By Jack Tuckner, Esq.
Too young to retire, too old to rehire – that’s the new Catch-22.
45 to 50 percent of retirees report that they retired earlier than they would have liked to, and that could be devastating when you don’t have enough income to last you through your retirement to your death. And unemployment rates for 40 to 60 year olds tend to persist and last way longer than for younger demographics. It is really difficult and frightening to be in a position where you are no longer wanted, in demand, and certainly not with the salary that you grew accustomed to.
The Age Discrimination in Employment Act [“ADEA”] is a federal law that prohibits discrimination in hiring, promotion, or firing based on age decision [factors] if the employee in question is 40 or over. You must file a claim, a charge of discrimination with the United States Equal Employment Opportunity Commission in the location, locale, the district where you work within 180 days, sometimes 300 days, but to be safe (check with your jurisdiction), within 180 days of the last discriminatory act that occurred at work, or perhaps it was the firing.
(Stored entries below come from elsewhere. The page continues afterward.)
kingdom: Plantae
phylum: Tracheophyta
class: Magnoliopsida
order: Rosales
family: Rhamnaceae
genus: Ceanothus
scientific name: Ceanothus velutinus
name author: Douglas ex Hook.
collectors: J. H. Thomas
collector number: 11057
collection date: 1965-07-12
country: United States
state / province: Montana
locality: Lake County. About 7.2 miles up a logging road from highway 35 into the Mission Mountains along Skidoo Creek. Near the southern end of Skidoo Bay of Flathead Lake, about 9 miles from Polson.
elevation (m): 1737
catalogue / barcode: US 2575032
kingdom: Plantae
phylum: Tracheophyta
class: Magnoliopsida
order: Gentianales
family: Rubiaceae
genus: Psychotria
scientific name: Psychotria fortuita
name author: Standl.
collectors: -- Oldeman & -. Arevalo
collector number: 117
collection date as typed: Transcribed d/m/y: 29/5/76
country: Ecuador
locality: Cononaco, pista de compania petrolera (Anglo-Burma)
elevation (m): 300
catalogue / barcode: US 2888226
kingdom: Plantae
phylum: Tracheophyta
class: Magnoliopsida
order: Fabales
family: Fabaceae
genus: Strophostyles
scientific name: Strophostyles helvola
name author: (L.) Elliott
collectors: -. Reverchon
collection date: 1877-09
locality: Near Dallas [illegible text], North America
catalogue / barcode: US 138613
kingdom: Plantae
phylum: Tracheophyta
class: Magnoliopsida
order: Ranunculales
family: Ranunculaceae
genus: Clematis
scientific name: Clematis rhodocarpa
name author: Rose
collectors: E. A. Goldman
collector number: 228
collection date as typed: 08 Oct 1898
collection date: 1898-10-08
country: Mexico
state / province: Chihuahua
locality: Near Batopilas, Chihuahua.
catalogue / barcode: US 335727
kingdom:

And after 60 days of allowing the EEOC to investigate (such as they do), you are permitted to pull the case out and sue your employer for age discrimination in federal court.
Better though to catch the discrimination before you’re fired–before you have to sue your employer–so that you can complain about it, put it in writing and then stay their hand, or at least provide yourself with additional negotiating leverage, if you have to leave the company altogether.